Dans un monde bouleversé par la révolution numérique, les conflits hybrides et la circulation instantanée de l’information, il a affirmé que la puissance d’un État ne se mesure plus uniquement à ses armes ou à son économie, mais aussi à sa capacité à produire et défendre son propre récit.
« Au XXIe siècle, la souveraineté ne s’exerce plus uniquement sur un territoire. Elle s’exerce également dans un espace informationnel devenu un véritable champ de compétition stratégique », a-t-il martelé.

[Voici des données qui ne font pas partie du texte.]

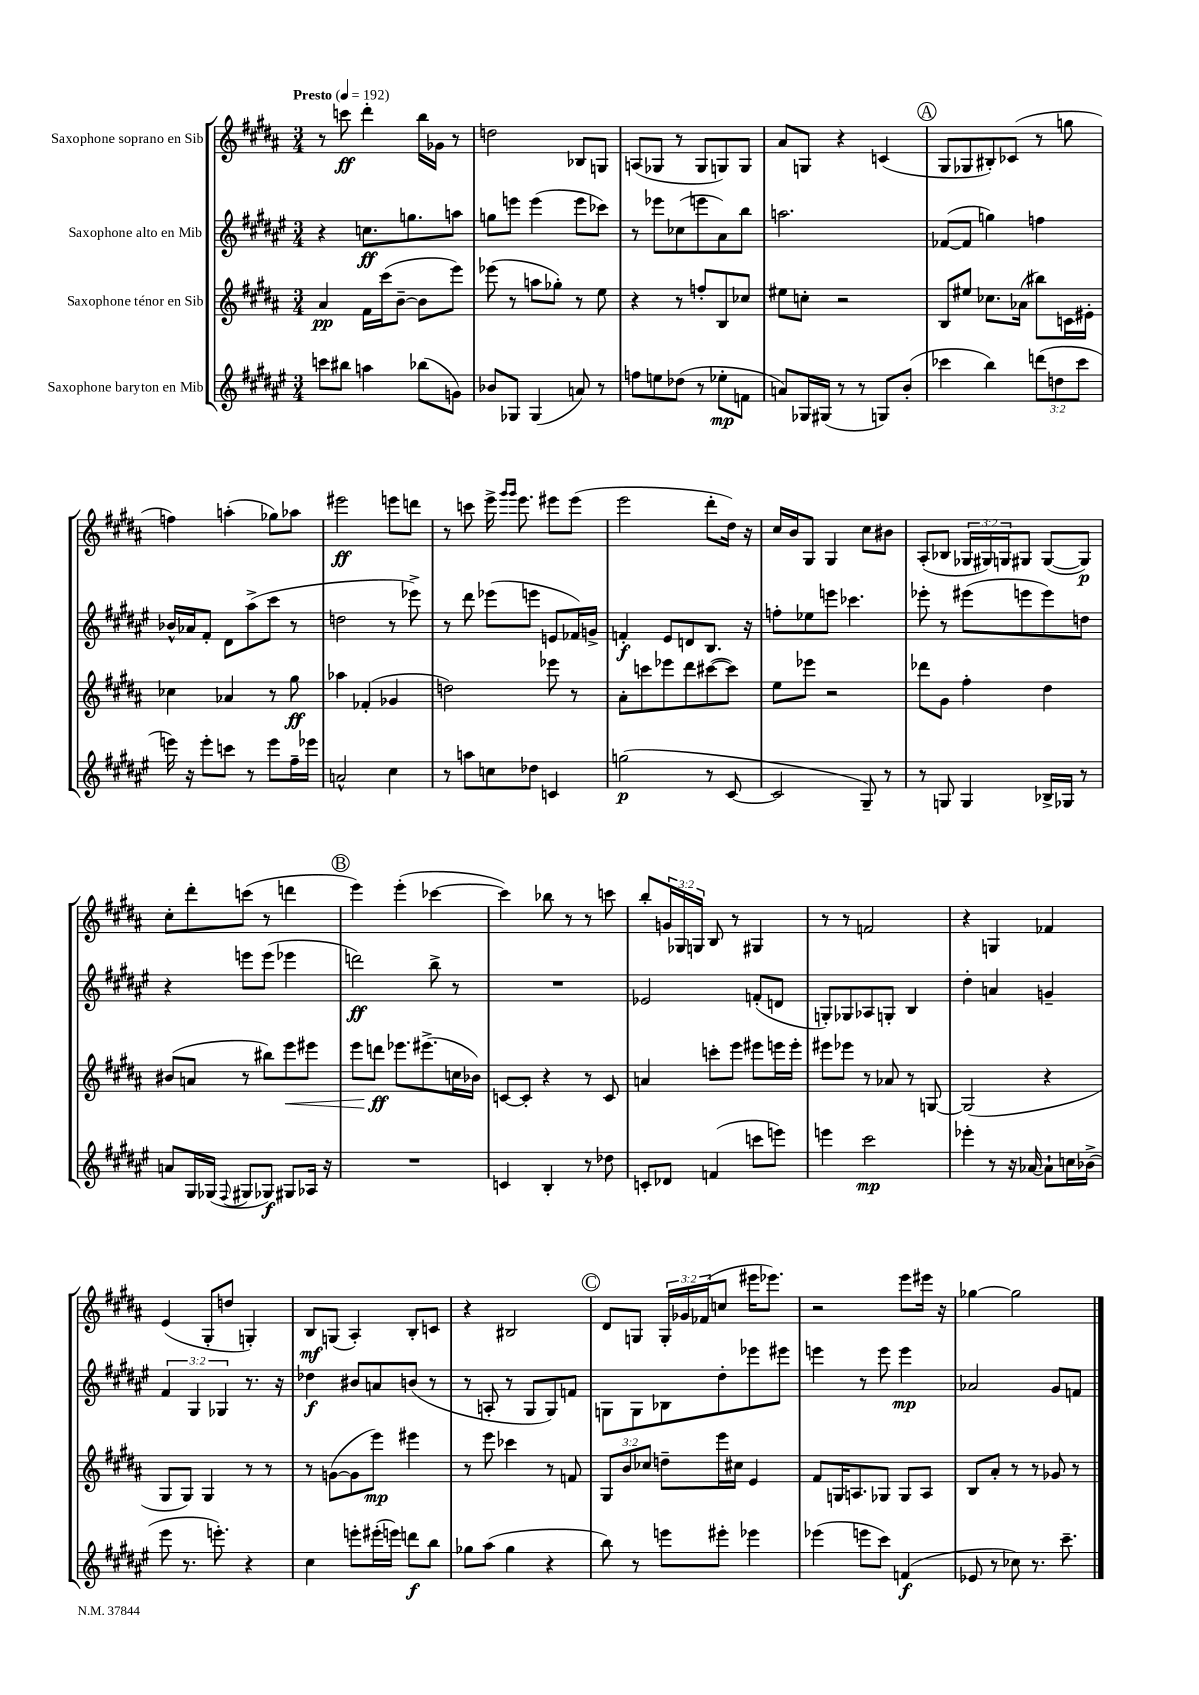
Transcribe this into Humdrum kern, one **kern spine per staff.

**kern	**kern	**kern	**kern
*staff4	*staff3	*staff2	*staff1
*clefG2	*clefG2	*clefG2	*clefG2
*k[f#c#g#d#a#e#]	*k[f#c#g#d#a#]	*k[f#c#g#d#a#e#]	*k[f#c#g#d#a#]
*M3/4	*M3/4	*M3/4	*M3/4
*MM192	*MM192	*MM192	*MM192
8ccc\L	4a#/	4r	8r
8bb#\J	.	.	8ccc\
4aa\	16f#\LL	8.cc\L	4ddd#'\
.	(16ccc#\J	.	.
.	[8b~\J	.	.
.	.	8.gg\	.
(8bb-\L	8b\]L	.	16bb\LL
.	.	.	16g-\JJ
8g\J)	8eee\J)	8aa\J	8r
=	=	=	=
8b-/L	(8eee-\	8gg\L	2dd\
8G-/J	8r	8eee\J	.
(4G-/	8aa\L	(4eee\	.
.	8gg-'\J)	.	.
8a/)	8r	8eee\L	8B-/L
8r	8ee\	8ccc-\J)	8G/J
=	=	=	=
8ff\L	4r	8r	(8A/L
8ee\	.	8eee-\L	8G-/J
(8dd-\J	8r	(8cc-\	8r
8r	8ff'/L	8eee\	8G-/L
8ee-'\L	8B/	8a#\)	8G/)
8f\J	8cc-/J	8bb\J	8G/J
=	=	=	=
8a/L)	8ee#\L	2.aa\	8a#/L
16G-/L	8cc'\J	.	8G/J
(16G#/JJ	.	.	.
8r	2r	.	4r
8r	.	.	.
8G/L)	.	.	(4c/
(8b'/J	.	.	.
=	=	=	=
4ccc-\	8B/L	([8f-/L	8G#/L
.	8ee#/J	8f-/]J	8G-/
4bb\)	8.cc-\L	4gg\)	8B#'/)
.	.	.	(8c-/J
.	(16a-\Jk	.	.
(12ddd\L	8bb#\L)	4ff\	8r
12dd\	.	.	.
.	16c\L	.	8gg\
12ccc-\J	.	.	.
.	16e#'\JJ	.	.
=	=	=	=
16eee\)	4cc-\	16b-^^/LL	4ff\)
16r	.	16a-/J	.
8eee'\L	.	8f#'/J	.
8ccc\J	4a-/	8d#\L	(4aa'\
8r	.	(8aa#^\	.
8eee\L	8r	8ccc#\J	8gg-\L)
16ff#~\L	8gg#\	8r	8aa-\J
16eee-\JJ	.	.	.
=	=	=	=
2a^^/	4aa-\	2dd\	2eee#\
.	(4f-'/	.	.
4cc#\	4g-/	8r	8eee\L
.	.	8eee-^\)	8ddd\J
=	=	=	=
8r	2dd\)	8r	8r
8aa\L	.	8ddd#\	8ccc\
8cc\	.	(8eee-\L	16eee^\
.	.	.	16qqggg#/LL
.	.	.	16qqggg#/JJ
.	.	.	8.eee\
8dd-\J	.	8eee\J	.
4c/	8eee-\	8e/L	8eee#\L
.	8r	16f-/L)	(8eee#\J
.	.	16g^/JJ	.
=	=	=	=
(2gg\	8a#'\L	4f'/	2eee\
.	8ccc\	.	.
.	8eee-\	8e#/L	.
.	8ddd#\	8d/	.
8r	([8ccc#\	8.B/J	8ddd#'\L
[8c#/	8ccc#\]J)	.	16dd#\Jk)
.	.	16r	16r
=	=	=	=
2c#/]	8ee\L	8ff'\L	16cc#/LL
.	.	.	16b/J
.	8eee-\J	8ee-\	8G#/J
.	2r	8eee\J	4G#/
.	.	4.ccc-\	.
8G#~/)	.	.	8cc#\L
8r	.	.	8b#\J
=	=	=	=
8r	8ddd-\L	8eee-'\	(8A#'/L
8G/	8g#\J	8r	8B-/J
4G/	4ff#'\	(8eee#\L	24G-/LL
.	.	.	24G#/)
.	.	.	24G/J
.	.	8eee\	8G#/J
16B-^/LL	4dd#\	8eee\)	([8G#/L
16G-/JJ	.	.	.
8r	.	8dd\J	8G#/]J)
=	=	=	=
8a/L	(8b#/L	4r	8cc#'\L
16G#/L	8a/J	.	8ddd#'\
(16G-/JJ	.	.	.
8qqF#/	.	.	.
8G#/L	8r	8eee\L	(8ccc\J
8G-/J)	8bb#\L)	(8eee\J	8r
8G#/L	8eee\	4eee-\	4ddd\
16A-/Jk	8eee#\J	.	.
16r	.	.	.
=	=	=	=
2.r	8eee\L	2ddd\)	4eee\)
.	8ddd\J	.	.
.	8.eee-\L	.	(4eee'\
.	(8.eee#^\	.	.
.	.	8bb^\	[4ccc-\
.	16cc\L	8r	.
.	16b-\JJ)	.	.
=	=	=	=
4c/	[8c/L	2.r	4ccc-\])
.	8c'/]J	.	.
4B'/	4r	.	8bb-\
.	.	.	8r
8r	8r	.	8r
8dd-\	8c/	.	8ccc\
=	=	=	=
8c'/L	4a/	2e-/	8bb'/L
8d-/J	.	.	24g/L
.	.	.	24G-/
.	.	.	24G/JJ
(4f/	8ccc'\L	.	8B/
.	8eee\J	.	8r
8ccc\L	8eee#\L	(8f'/L	4G#/
8eee\J)	16eee\L	8d/J	.
.	16eee'\JJ	.	.
=	=	=	=
4eee\	8eee#\L	8G'/L)	8r
.	8eee-\J	8G-/	8r
2ccc#\	8r	8A-/	2f/
.	8a-/	8G'/J	.
.	8r	4B/	.
.	[8G/	.	.
=	=	=	=
4eee-'\	(2G/]	4dd#'\	4r
8r	.	4a/	4G/
16r	.	.	.
[16a-/	.	.	.
8a-`\]L	4r	4g~/	4f-/
16cc\L	.	.	.
(16b-^\JJ	.	.	.
=	=	=	=
8eee#\	8G#/L	6f#/	(4e/
8.r	8G#/J)	.	.
.	.	6G#/	.
.	4G#/	.	8G#'/L
8.eee'\)	.	.	.
.	.	6G-/	.
.	.	.	8dd/J
4r	8r	8.r	4G'/)
.	8r	.	.
.	.	16r	.
=	=	=	=
4cc#\	8r	4dd-\	8B/L
.	([8g\L	.	(8G/J
8eee'\L	8g\]	8b#/L	4A#'/)
(16eee#'\L	8eee\J)	8a/	.
16eee\JJ)	.	.	.
8ddd\L	4eee#\	(8b/J	8B'/L
8bb\J	.	8r	8c/J
=	=	=	=
8gg-\L	8r	8r	4r
(8aa#\J	8eee\	8A'/	.
4gg-\	4ccc-\	8r	2B#/
.	.	8G#/L	.
4r	8r	8G#/)	.
.	8f/	8f/J	.
=	=	=	=
8bb\)	12G#/L	8G\L	8d#/L
.	12b/	.	.
8r	.	8G\	8G/J
.	12cc-/J	.	.
8eee\L	8dd~\L	8B-\	24G'/LL
.	.	.	24g-/
.	.	.	(24f-/J
8eee#'\J	16eee\L	8dd#'\	8cc/J
.	16cc#\JJ	.	.
4eee-\	4e/	8eee-\	16eee#\LK
.	.	.	8.eee-\J)
.	.	8eee#\J	.
=	=	=	=
(4eee-\	8f#/L	4eee\	2r
.	16G/K	.	.
.	8.A/	.	.
8eee\L	.	8r	.
8ccc#\J)	8G-/J	8eee\	.
(4f/	8G-/L	4eee\	8eee\L
.	8A/J	.	16eee#\Jk
.	.	.	16r
=	=	=	=
8e-/	8B/L	2a-/	[4gg-\
8r	8a#'/J	.	.
8cc-\)	8r	.	2gg-\]
8.r	8r	.	.
.	8g-/	8g#/L	.
8.ccc#~\	.	.	.
.	8r	8f/J	.
==	==	==	==
*-	*-	*-	*-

S’appuyant sur l’expérience de la République démocratique du Congo, le ministre Muyaya a montré que les enjeux de sécurité, de diplomatie, de justice internationale, de santé publique ou encore de culture sont liés par une exigence commune : empêcher que d’autres déforment le récit national.
Pour lui, la communication n’est plus un simple outil d’accompagnement, mais une arme stratégique au service de la crédibilité et de l’efficacité des politiques publiques. Il a également rappelé que la diplomatie contemporaine se joue autant dans les enceintes internationales que dans les médias et les plateformes numériques, où se façonnent les perceptions des opinions publiques.
« Les crises se déroulent simultanément sur plusieurs terrains : militaire, diplomatique, économique, judiciaire, mais aussi informationnel. Les récits influencent les perceptions, les perceptions influencent les décisions et les décisions influencent les équilibres stratégiques », a-t-il souligné.
Placée sous le thème général « CHESD, Dix ans de pensée géopolitique et géostratégique : Capitaliser les acquis, éclairer les recompositions, projeter la défense et la souveraineté de demain », cette rencontre organisée du 2 au 4 juillet a rassemblé experts, responsables institutionnels et auditeurs autour des nouveaux défis stratégiques des États.